Nobel prize-winner, Sir Paul Nurse has spent his scientific career revealing the inner workings of living cells. In his recent bestselling book, he takes on the challenge of engaging with potentially the most important question in science: ‘What is life?’
Exploring five great ideas that underpin biology – the cell, the gene, evolution by natural selection, life as chemistry, and life as information – Sir Paul Nurse sets a course towards formulating a definition of life.
You are invited to join this distinguished RSE signature lecture to delve into the contents and concepts in this acclaimed book with Sir Paul Nurse.
Embark on a journey that spans microbiology, chemistry, physics, zoology, and philosophy as we grapple with this profound question.
All are welcome to the RSE’s signature events, designed to educate and encourage new thinking, ideas and conversations. This event aims to amplify the RSE’s mission of ‘knowledge made useful’ by enhancing our understanding of national and global scientific, cultural and economic topics.

SPEAKER
Sir Paul Nurse OM CH FRS FRSE
Director, Francis Crick Institute
Paul Nurse is a geneticist and cell biologist who works on how the eukaryotic cell cycle is controlled. His major work has been on the cyclin dependent protein kinases and how they regulate cell reproduction. He is Director of the Francis Crick Institute in London, Chancellor of the University of Bristol, and has served as President of the Royal Society, Chief Executive of Cancer Research UK and President of Rockefeller University. He shared the 2001 Nobel Prize in Physiology or Medicine and has received the Albert Lasker Award, the Gairdner Award, the Louis Jeantet Prize and the Royal Society’s Royal and Copley Medals. He was knighted in 1999 made a Companion of Honour and awarded the Order of Merit in 2022 for services to science and medicine in the UK and abroad, received the Legion d’honneur in 2003 from France, and the Order of the Rising Sun in 2018 from Japan. He served for 15 years on the UK Council of Science and Technology, advising the Prime Minister and Cabinet, and was a Chief Scientific Advisor for the European Union. In 2020 he wrote “What is Life” which has been published in 22 countries.
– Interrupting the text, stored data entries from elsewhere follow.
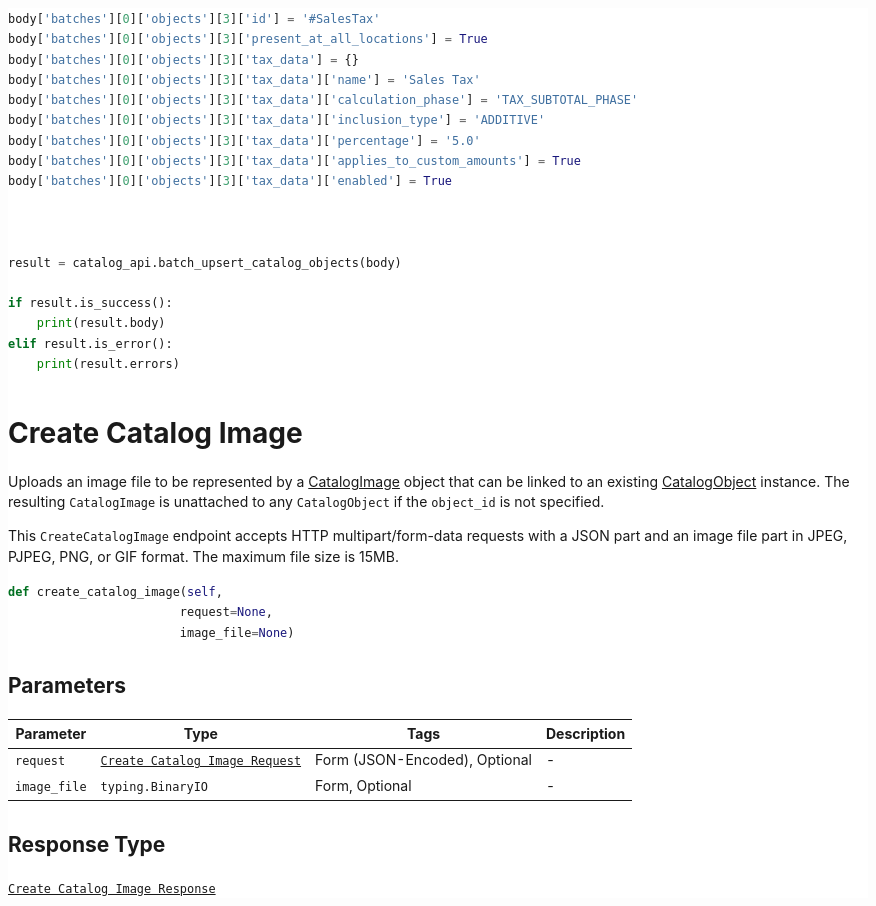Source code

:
 ```python
body['batches'][0]['objects'][3]['id'] = '#SalesTax'
body['batches'][0]['objects'][3]['present_at_all_locations'] = True
body['batches'][0]['objects'][3]['tax_data'] = {}
body['batches'][0]['objects'][3]['tax_data']['name'] = 'Sales Tax'
body['batches'][0]['objects'][3]['tax_data']['calculation_phase'] = 'TAX_SUBTOTAL_PHASE'
body['batches'][0]['objects'][3]['tax_data']['inclusion_type'] = 'ADDITIVE'
body['batches'][0]['objects'][3]['tax_data']['percentage'] = '5.0'
body['batches'][0]['objects'][3]['tax_data']['applies_to_custom_amounts'] = True
body['batches'][0]['objects'][3]['tax_data']['enabled'] = True



result = catalog_api.batch_upsert_catalog_objects(body)

if result.is_success():
    print(result.body)
elif result.is_error():
    print(result.errors)
```


# Create Catalog Image

Uploads an image file to be represented by a [CatalogImage](../../doc/models/catalog-image.md) object that can be linked to an existing
[CatalogObject](../../doc/models/catalog-object.md) instance. The resulting `CatalogImage` is unattached to any `CatalogObject` if the `object_id`
is not specified.

This `CreateCatalogImage` endpoint accepts HTTP multipart/form-data requests with a JSON part and an image file part in
JPEG, PJPEG, PNG, or GIF format. The maximum file size is 15MB.

```python
def create_catalog_image(self,
                        request=None,
                        image_file=None)
```

## Parameters

| Parameter | Type | Tags | Description |
|  --- | --- | --- | --- |
| `request` | [`Create Catalog Image Request`](../../doc/models/create-catalog-image-request.md) | Form (JSON-Encoded), Optional | - |
| `image_file` | `typing.BinaryIO` | Form, Optional | - |

## Response Type

[`Create Catalog Image Response`](../../doc/models/create-catalog-image-response.md)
Paul flies gliders and vintage aeroplanes and has been a qualified bush pilot. He also likes the theatre, hill-walking, going to museums and art galleries, and running very slowly.

CHAIR
Professor Sir Adrian Bird FRS FRSE
Buchanan Chair of Genetics at the University of Edinburgh
Adrian Bird holds the Buchanan Chair of Genetics at the University of Edinburgh. After obtaining his PhD in Edinburgh and postdoctoral experience at Yale and Zurich universities, he joined an MRC Unit and later moved to Vienna, returning to Edinburgh in 1990. His research focuses on DNA methylation and other epigenetic processes, including the molecular mechanisms underlying neurological disorders and their potential reversibility.